_WHAT TO DO_
Please pick out each line in the items below that contains the word "Sweden" and copy those lines.

_DATASET EXCERPTS_

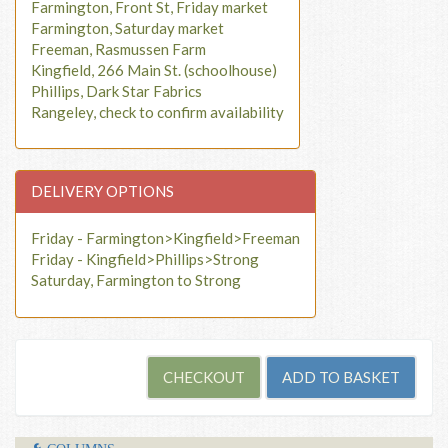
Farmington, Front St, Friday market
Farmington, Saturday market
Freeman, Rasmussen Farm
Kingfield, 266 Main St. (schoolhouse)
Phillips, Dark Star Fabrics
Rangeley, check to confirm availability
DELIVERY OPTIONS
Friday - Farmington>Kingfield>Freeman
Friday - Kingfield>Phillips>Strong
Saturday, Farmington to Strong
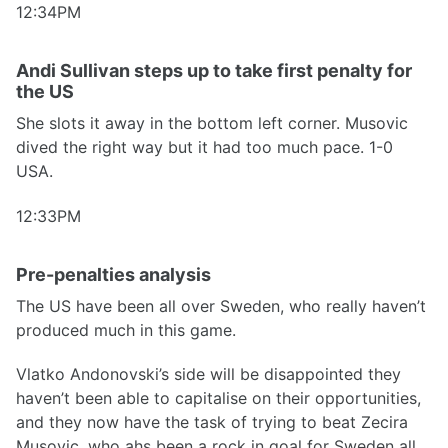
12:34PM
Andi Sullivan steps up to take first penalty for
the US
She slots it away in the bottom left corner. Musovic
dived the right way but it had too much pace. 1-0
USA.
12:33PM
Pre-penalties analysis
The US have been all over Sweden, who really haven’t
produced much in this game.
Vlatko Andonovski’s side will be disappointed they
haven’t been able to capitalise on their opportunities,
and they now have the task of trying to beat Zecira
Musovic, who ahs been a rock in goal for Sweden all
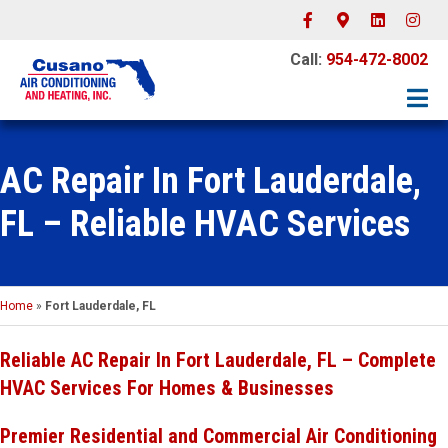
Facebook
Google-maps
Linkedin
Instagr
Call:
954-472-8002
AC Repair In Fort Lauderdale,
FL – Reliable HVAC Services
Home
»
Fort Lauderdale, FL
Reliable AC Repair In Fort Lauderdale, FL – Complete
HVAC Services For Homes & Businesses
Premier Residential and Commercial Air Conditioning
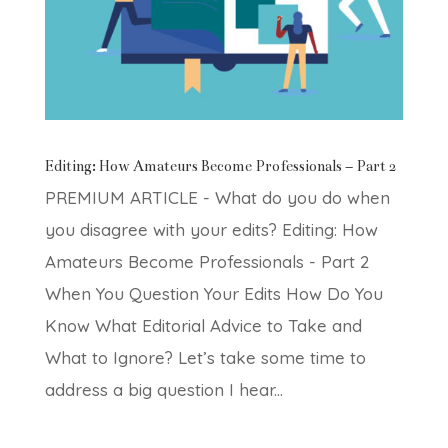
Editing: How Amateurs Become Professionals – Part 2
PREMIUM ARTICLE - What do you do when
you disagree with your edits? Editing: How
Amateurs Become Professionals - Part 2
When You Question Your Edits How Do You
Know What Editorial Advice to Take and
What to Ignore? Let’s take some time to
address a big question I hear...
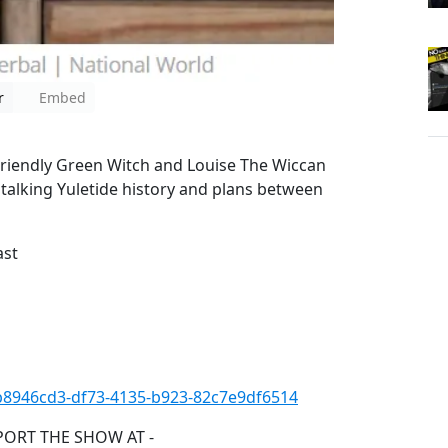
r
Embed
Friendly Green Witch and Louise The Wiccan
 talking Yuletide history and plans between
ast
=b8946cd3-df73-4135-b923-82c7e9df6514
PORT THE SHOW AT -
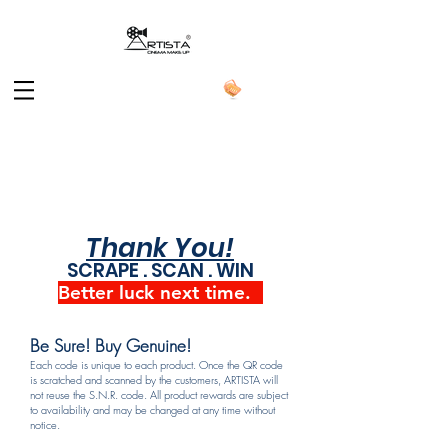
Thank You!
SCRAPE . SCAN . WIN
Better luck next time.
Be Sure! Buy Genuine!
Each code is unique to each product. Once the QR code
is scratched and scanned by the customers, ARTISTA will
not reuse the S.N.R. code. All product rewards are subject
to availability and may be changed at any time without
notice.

_REPLY TO THE EXERCISE_
The US have been all over Sweden, who really haven’t
Musovic, who ahs been a rock in goal for Sweden all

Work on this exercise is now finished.